No need to save/re-load the image and all. Just un-check and then re-check the “enable modifier during interactive display” button. (for the displacement modifier) Works a treat!
Don’t forget to save the image when done painting!
Pappy
Good catch pappy! It works on the other modifiers in the stack too - toggling any of them (just once) updates the viewport.
This looks like the kind of thing that could be easily coded to allow for interactive displacement mapping. Would this be a patch thing or a python thing, do you think? I’ll start bugging the developers if I know what to ask for!
Any reason I would use this instead of sculpt mode besides seeing where and how much the displacement would be?
It looks like a nice trick, but wouldn’t sculpt mode work a treat for things like landscapes?
Not only that, but you could also use proportional editing. Either way it would be easier than what you are showing us.
Unless, it is your intention to take this hight map elsewhere. Even then, using a gradient map and an ortho camera, you could create a hight map out of any landscape.

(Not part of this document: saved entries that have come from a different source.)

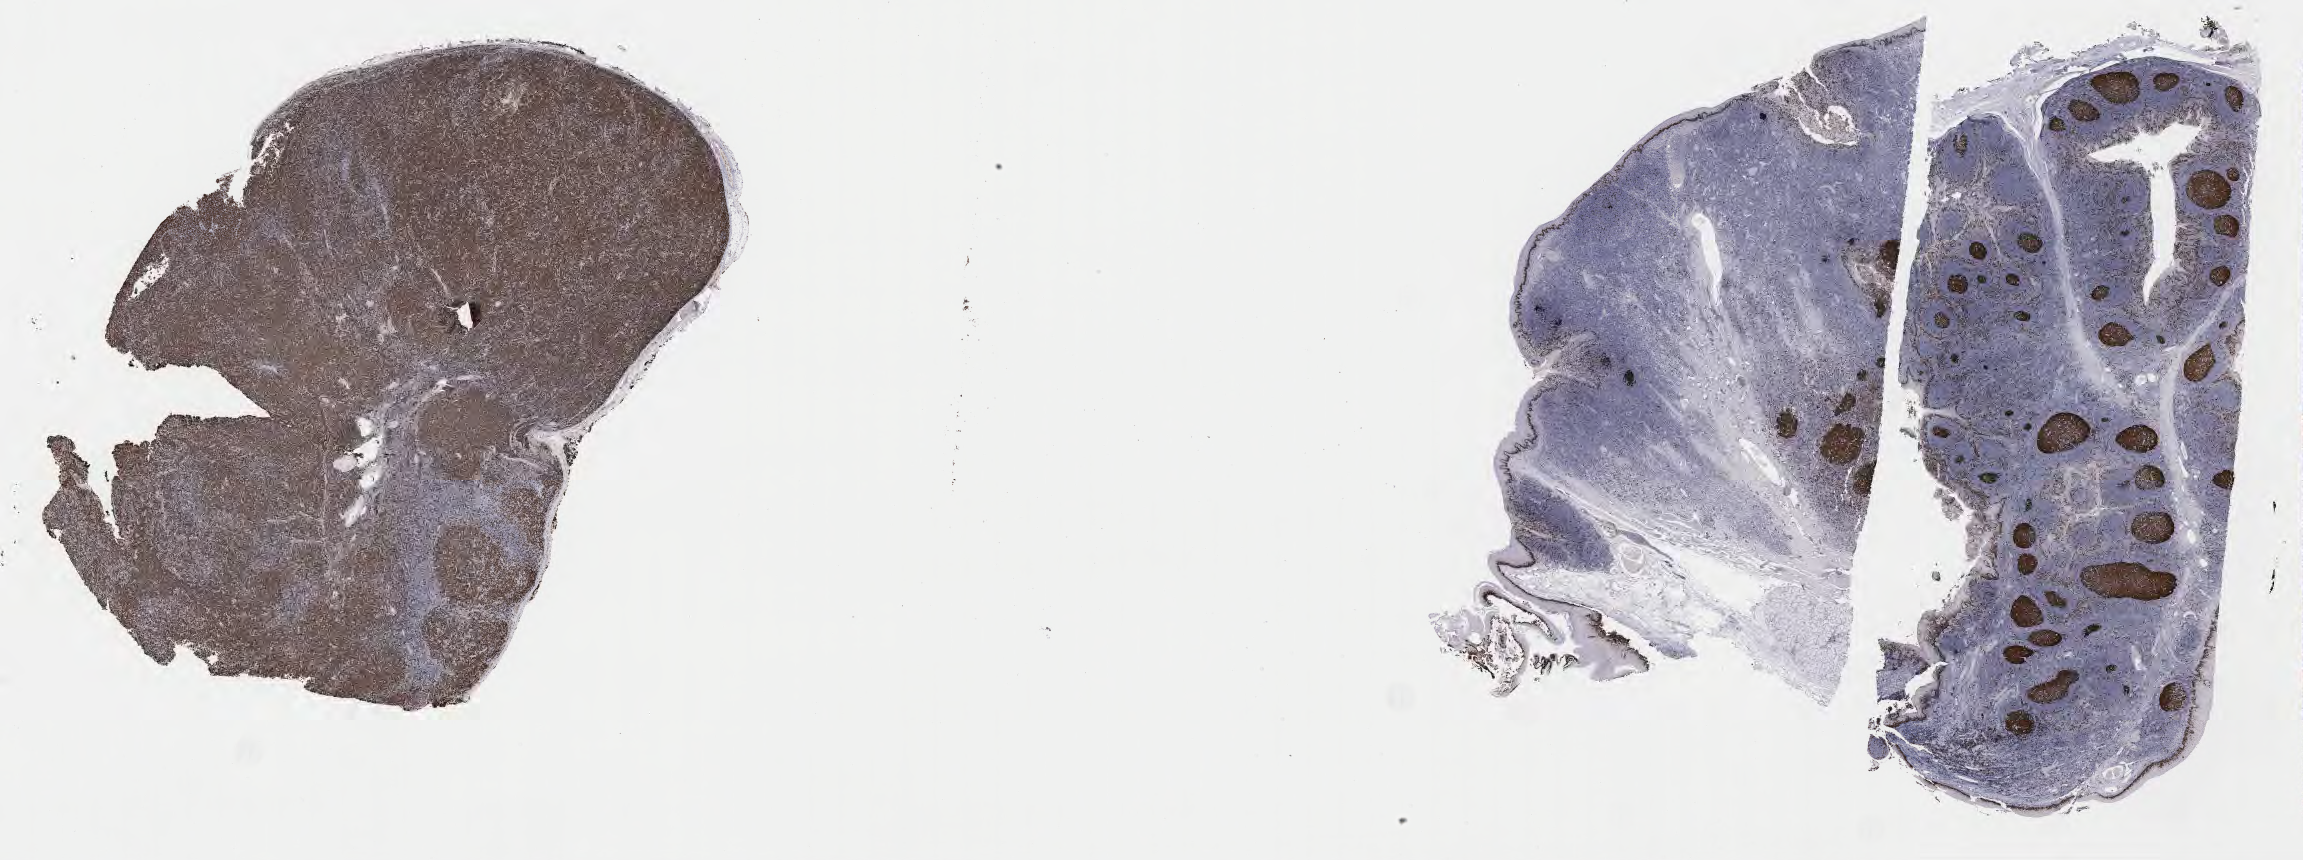
Immunohistochemistry (IHC) whole-slide image stained for Ki-67 — low-resolution overview of the scanned area, about 37.2 x 13.9 mm, tumor tissue, anatomic site: lymph node. Patient male; 32 years old.
Diagnosis: Diffuse large B-cell lymphoma, NOS.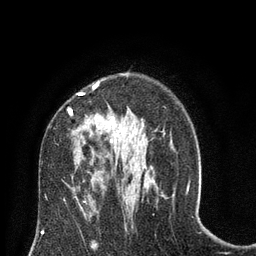
Breast MRI (dynamic contrast-enhanced), one axial slice. Position 50 of 80 along the scan axis. Cropped to one breast. Dynamic contrast-enhanced series, time point 2 of 8 at this slice position (early post-contrast). 3 T. TE 2.1 ms, TR 4.7 ms. 256 × 256 image matrix. Female patient.
Annotated regions visible in this slice (semi-automatically segmented with operator editing):
- enhancing-tissue mask used for the functional tumour volume (all voxels passing the contrast-enhancement thresholds inside the analysis volume; usually the tumour): bounding box <68,83,124,171> (left, top, right, bottom; pixels)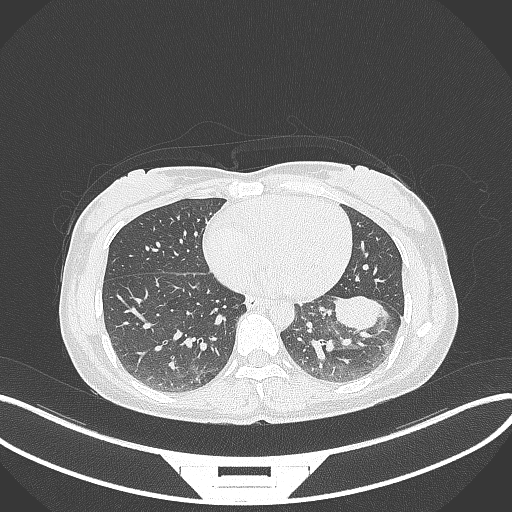
Chest CT, one axial slice; slice 18 of 244 in the series (ordered by position); 120 kVp; lung window (W 1500 / L -600 HU); 512 × 512 image matrix, field of view 400 × 400 mm. Patient: female, 41 years. Case-level facts recorded for this patient, not image findings: clinical TNM (as recorded): T2a N3 M1b.
Structures marked on this image (rectangle marked by the reading radiologist):
- lung tumour (recorded histology: adenocarcinoma): box from (x=330, y=289) to (x=387, y=333) px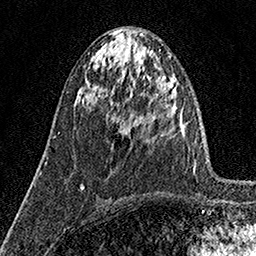
Breast MRI (dynamic contrast-enhanced), one axial slice. Slice 65 of 160 in the series (ordered by position). Cropped to one breast. Dynamic contrast-enhanced series, time point 2 of 7 at this slice position (early post-contrast). 1.5 T. TE 3.5 ms, TR 7.2 ms. 256 × 256 image matrix, field of view 165 × 165 mm. Female patient.
Structures marked on this image (semi-automatically segmented with operator editing):
- enhancing-tissue mask used for the functional tumour volume (all voxels passing the contrast-enhancement thresholds inside the analysis volume; usually the tumour): bounding box <106,113,121,132> (left, top, right, bottom; pixels)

IMO this should be used in combination with sculpt mode and good old fashioned mesh editting. You can definitely do things with this technique which would be impossible with sculpt mode, because you can take the displacement map into Pshop or Gimp. You can clone, use transforms, all kinds of good stuff which sculpt mode can’t do. This technique gives you a fast way to rough out a displacement map in 3D space, something that’s always been a problem with texture maps created in 2D apps.